[Collected data entries]
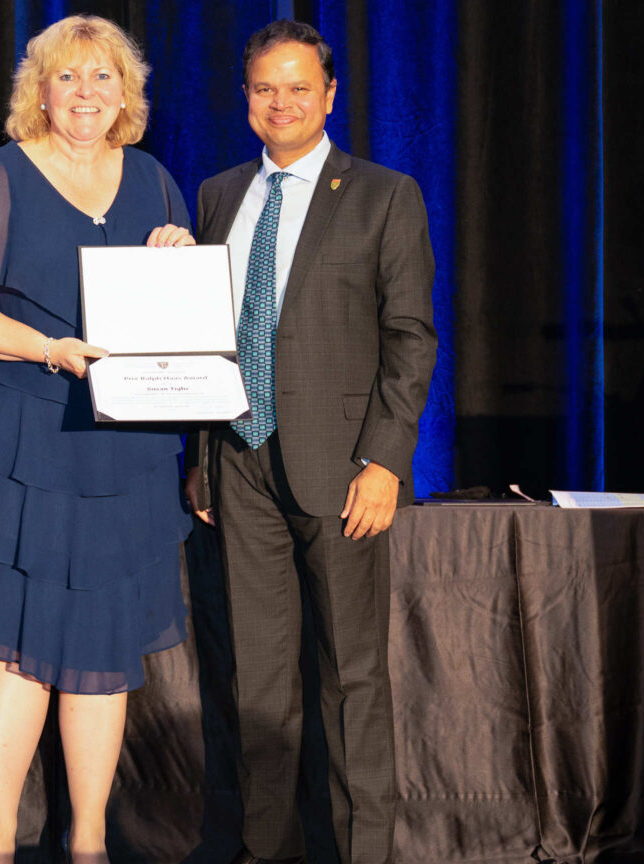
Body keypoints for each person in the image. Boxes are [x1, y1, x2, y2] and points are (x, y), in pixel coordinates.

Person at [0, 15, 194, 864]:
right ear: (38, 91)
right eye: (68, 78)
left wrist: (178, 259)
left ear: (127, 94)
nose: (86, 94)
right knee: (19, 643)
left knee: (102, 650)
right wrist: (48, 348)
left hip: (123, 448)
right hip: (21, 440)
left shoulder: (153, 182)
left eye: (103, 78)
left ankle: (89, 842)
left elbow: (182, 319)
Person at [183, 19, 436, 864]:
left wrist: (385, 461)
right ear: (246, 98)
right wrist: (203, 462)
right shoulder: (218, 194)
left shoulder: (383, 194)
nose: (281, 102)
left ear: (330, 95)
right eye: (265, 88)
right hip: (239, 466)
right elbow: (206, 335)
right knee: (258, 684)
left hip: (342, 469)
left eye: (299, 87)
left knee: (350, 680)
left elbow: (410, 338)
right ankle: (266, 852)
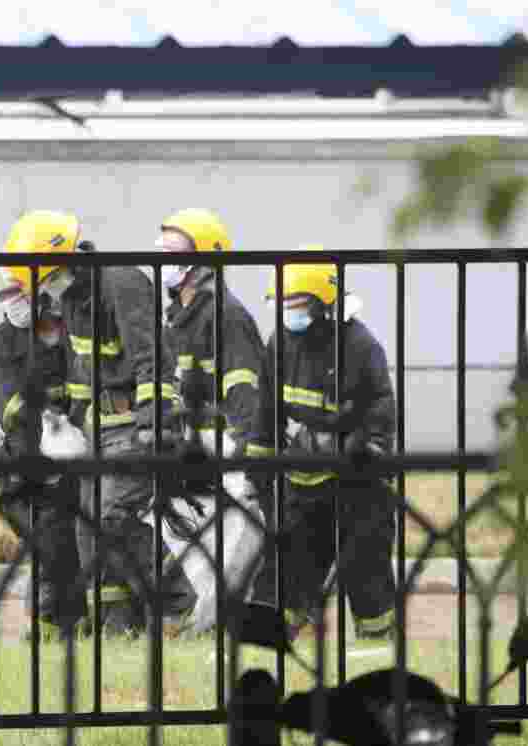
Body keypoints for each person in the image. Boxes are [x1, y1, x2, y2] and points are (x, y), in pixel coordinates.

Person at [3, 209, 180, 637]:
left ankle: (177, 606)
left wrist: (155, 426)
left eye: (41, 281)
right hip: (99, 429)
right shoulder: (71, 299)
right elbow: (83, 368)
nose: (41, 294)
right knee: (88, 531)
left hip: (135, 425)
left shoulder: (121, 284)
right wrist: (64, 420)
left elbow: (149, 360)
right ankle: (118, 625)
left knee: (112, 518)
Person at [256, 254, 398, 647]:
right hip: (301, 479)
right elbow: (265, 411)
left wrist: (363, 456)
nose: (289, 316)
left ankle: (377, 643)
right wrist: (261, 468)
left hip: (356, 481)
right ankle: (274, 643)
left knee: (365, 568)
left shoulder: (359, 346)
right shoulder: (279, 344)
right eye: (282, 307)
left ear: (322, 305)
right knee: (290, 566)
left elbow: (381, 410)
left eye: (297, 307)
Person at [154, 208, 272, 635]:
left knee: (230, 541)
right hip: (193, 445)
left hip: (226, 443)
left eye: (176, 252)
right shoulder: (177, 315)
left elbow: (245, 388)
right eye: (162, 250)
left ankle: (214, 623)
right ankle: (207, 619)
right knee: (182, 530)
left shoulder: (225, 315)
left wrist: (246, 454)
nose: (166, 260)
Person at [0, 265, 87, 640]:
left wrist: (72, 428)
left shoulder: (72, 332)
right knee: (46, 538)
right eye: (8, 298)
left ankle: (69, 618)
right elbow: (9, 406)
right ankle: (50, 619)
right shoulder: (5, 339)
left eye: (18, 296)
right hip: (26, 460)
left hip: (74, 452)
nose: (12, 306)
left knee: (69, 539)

> [YOUR GOAL]:
Return, unchanged, the run of lines above that opens with the line containing "left ankle: (89, 842)" and closes with the line containing "right elbow: (206, 335)". Include both.

> [SOLUTION]:
left ankle: (89, 842)
left elbow: (182, 319)
Person at [183, 19, 436, 864]:
left wrist: (385, 461)
right ear: (246, 98)
right wrist: (203, 462)
right shoulder: (218, 194)
left shoulder: (383, 194)
nose: (281, 102)
left ear: (330, 95)
right eye: (265, 88)
right hip: (239, 466)
right elbow: (206, 335)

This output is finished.